Эрнандо де Сото не находил ответа на подобные вопросы и не скрывал от меня, что ему приходилось стоять перед Инкой с жалким лицом потерявшегося школьника. А я с каждым днем все лучше понимал душевное состояние Инки: смотря на вещи его глазами, я увидел возрастающее нетерпение моих товарищей, выражение взаимной ненависти и тревоги. Мне стало ясно, что никогда самый страшный кошмар не мог дать Инке и отдаленного представления о том, что на свете существуют создания, подобные нам. Когда же он в этом убедился и столкнулся с такими созданиями, его охватила беспредельная грусть, которая сломила его душу и тело; вот причина того, что казалось нам неразрешимой загадкой, — что он отдался своей участи без сопротивления, что он не посылал никаких тайных приказов своим подданным и что сотни тысяч вооруженных воинов оставались в бездействии — целая армия любящих его людей, для которых государь был центром и конечной целью их существования, между тем как Инке стоило только двинуть бровью, и три сотни проходимцев напоили бы своей кровью поруганную землю.

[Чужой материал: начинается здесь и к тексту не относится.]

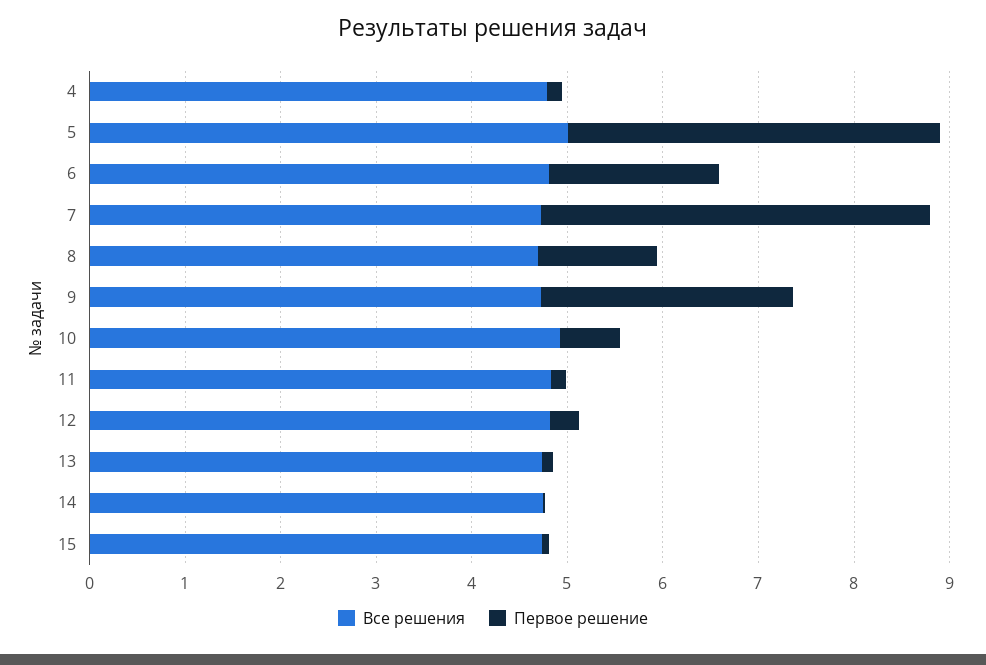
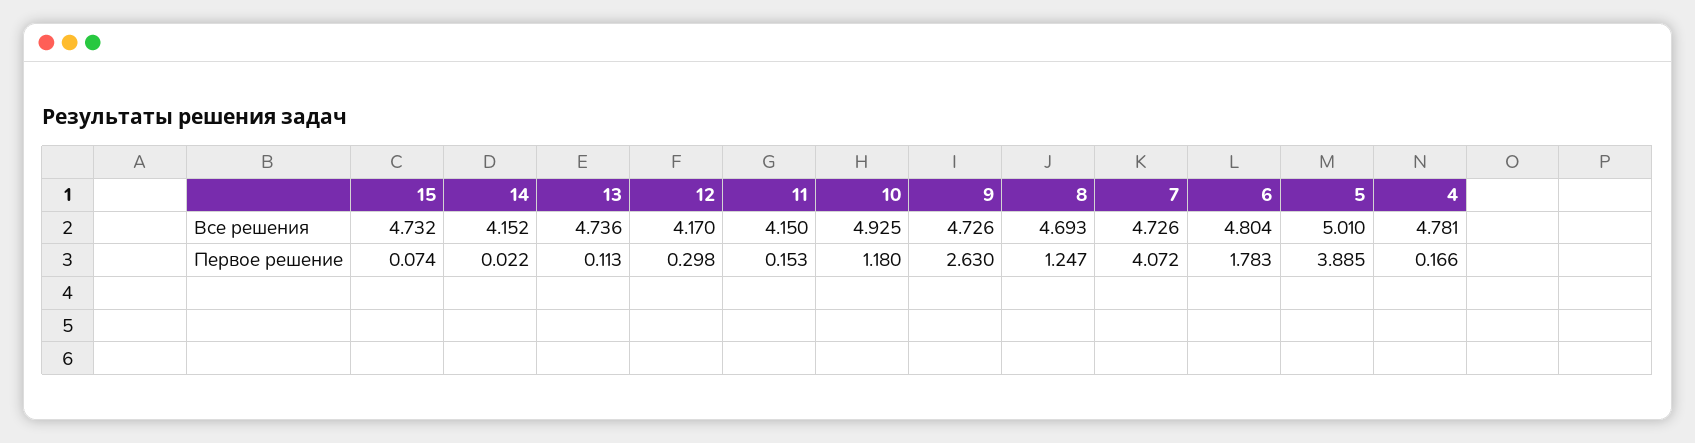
Первое решение, 10: 0.6 -> 1.18
Все решения, 11: 4.8 -> 4.15
Все решения, 12: 4.8 -> 4.17
Все решения, 14: 4.8 -> 4.152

Бездействие войска зависело от Атауальпы, от его глубокой уверенности, что наступило господство духа тьмы и сопротивляться ему бесполезно. Я хорошо знаю, что говорю, принимаю на себя ответственность за сказанное и готов отстаивать справедливость своих слов против всякого, кто бы вздумал потребовать меня как христианина к ответу за такие речи: то, что разлилось по стране наподобие моровой язвы, разве имело что-нибудь общее с духом христианства и христовым учением, с нашей великой верой и святым ее символом? Страна была поражена недугом, души ее обитателей были больны, отвращение и ужас омрачали их, отвращение и ужас распространялись от мозга костей страны, от Атауальпы, ее главы и воплощения; он должен был оставаться безмолвным зрителем того, как чужеземцы грабили храмы, бесчестили посвященных Солнцу дев, опустошали сады, топтали поля — его преемственные священные владения, принадлежавшие его роду на протяжении тысячелетий. А он не мог противодействовать: мир стал нечистым, и это сознание сообщилось его народу и возвращалось к Инке обратно, как эхо, в ночных напевах, в которых слышались безутешная тоска и предчувствие грядущей гибели.